Serialize and Deserialize Binary Tree — BFS and DFS Approaches

Where developers are forged. · Structured learning · Free forever.
📍 Part of: Trees → Topic 14 of 15
Learn two approaches to serialize a binary tree to a string and deserialize it back: level-order BFS and preorder DFS, both in O(n) time.
🔥 Advanced — solid DSA foundation required
In this tutorial, you'll learn
Learn two approaches to serialize a binary tree to a string and deserialize it back: level-order BFS and preorder DFS, both in O(n) time.
  • Null markers are essential to distinguish tree structure during deserialization.
  • Preorder DFS serialization uses O(n) tokens where null leaves account for n+1 of them (for n internal nodes).
  • Using a deque for deserialization tokens gives O(1) popleft vs O(n) for list.pop(0).
✦ Plain-English analogy ✦ Real code with output ✦ Interview questions
Quick Answer

Imagine you built an incredible LEGO castle and you need to mail it to a friend.
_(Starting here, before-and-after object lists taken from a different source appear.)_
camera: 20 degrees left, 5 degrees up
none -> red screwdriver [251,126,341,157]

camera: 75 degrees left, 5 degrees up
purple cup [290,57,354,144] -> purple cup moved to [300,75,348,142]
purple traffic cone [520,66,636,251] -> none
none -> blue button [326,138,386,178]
You can't ship it assembled, so you write down every brick's shape, color, and position in a numbered list. Your friend reads that list and rebuilds the exact same castle on their end. Serializing a binary tree is exactly that — turning a tree structure into a flat string or list so it can be stored, sent over a network, or saved to disk. Deserializing is your friend rebuilding the castle from your instructions.
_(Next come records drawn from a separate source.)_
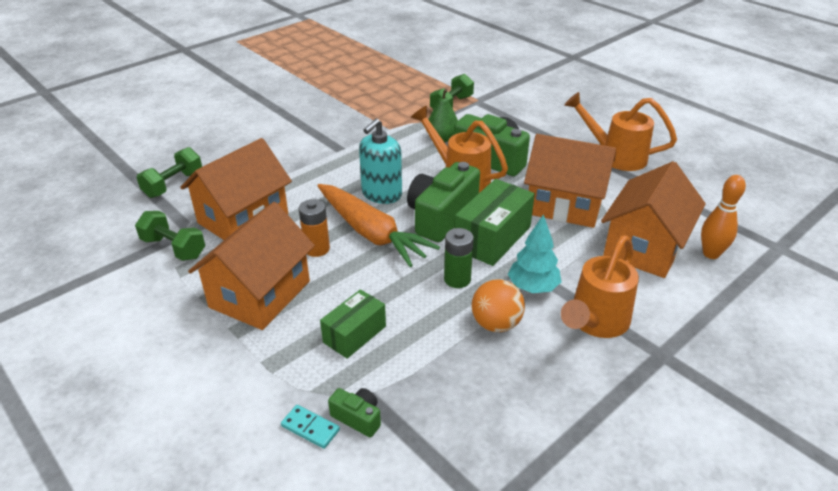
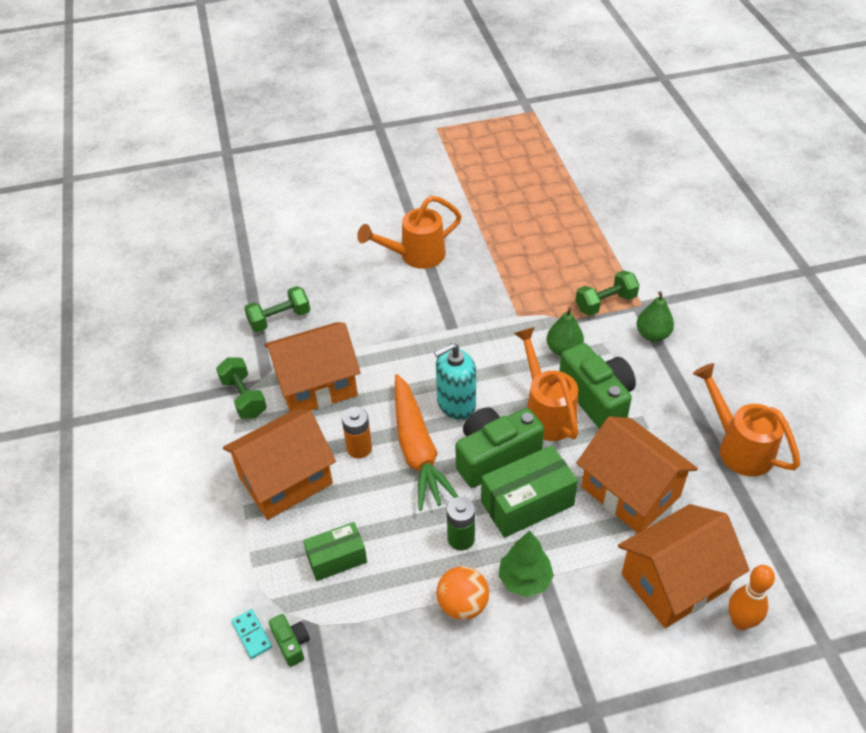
camera: 30 degrees right, 10 degrees up
turquoise tree [508,214,561,293] -> green tree [498,531,554,597]
orange watering can [561,235,639,338] -> orange watering can moved to [357,196,462,269]
none -> green pear [637,291,674,342]

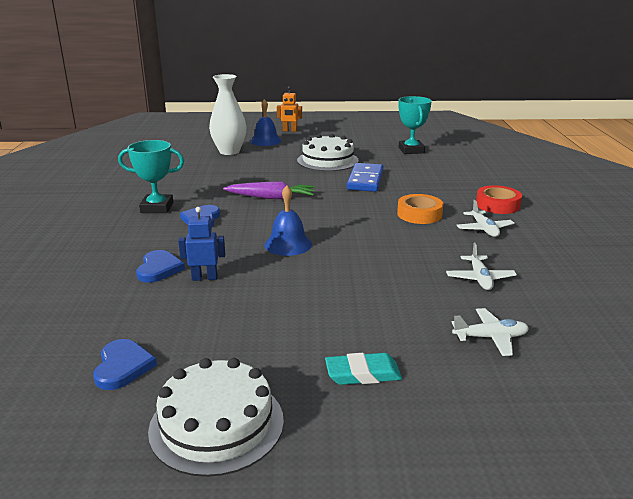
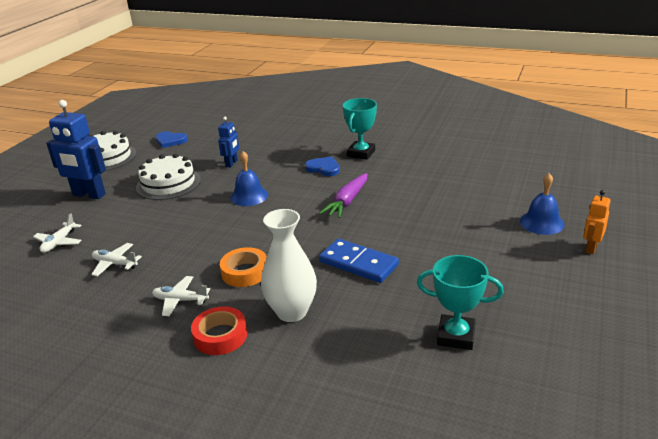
camera: 115 degrees right, 5 degrees up
blue heart [136,250,185,283] -> none
white vase [209,74,247,155] -> white vase moved to [261,209,317,322]
white cake [297,134,359,171] -> white cake moved to [136,153,201,200]
turquoise eraser [325,353,402,385] -> blue robot [46,100,106,199]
Binary trees live in memory as a web of pointers. The moment your process ends, that web vanishes. Every production system that needs to persist a decision tree, store a parsed expression, cache a DOM snapshot, or ship a hierarchical config over a network needs a way to flatten that tree into bytes and later reconstruct it perfectly. This is not a toy problem — it sits at the heart of databases (B-tree page serialization), compilers (AST persistence), and distributed systems (task-graph checkpointing).

The core challenge is that a flat sequence loses structure. An array of values like [1, 2, 3, 4, 5] could represent dozens of different tree shapes. Serialization must encode both the values AND the structural relationships — specifically, which nodes are absent — so that deserialization can reconstruct the unique tree that produced that sequence, not just any tree containing those values.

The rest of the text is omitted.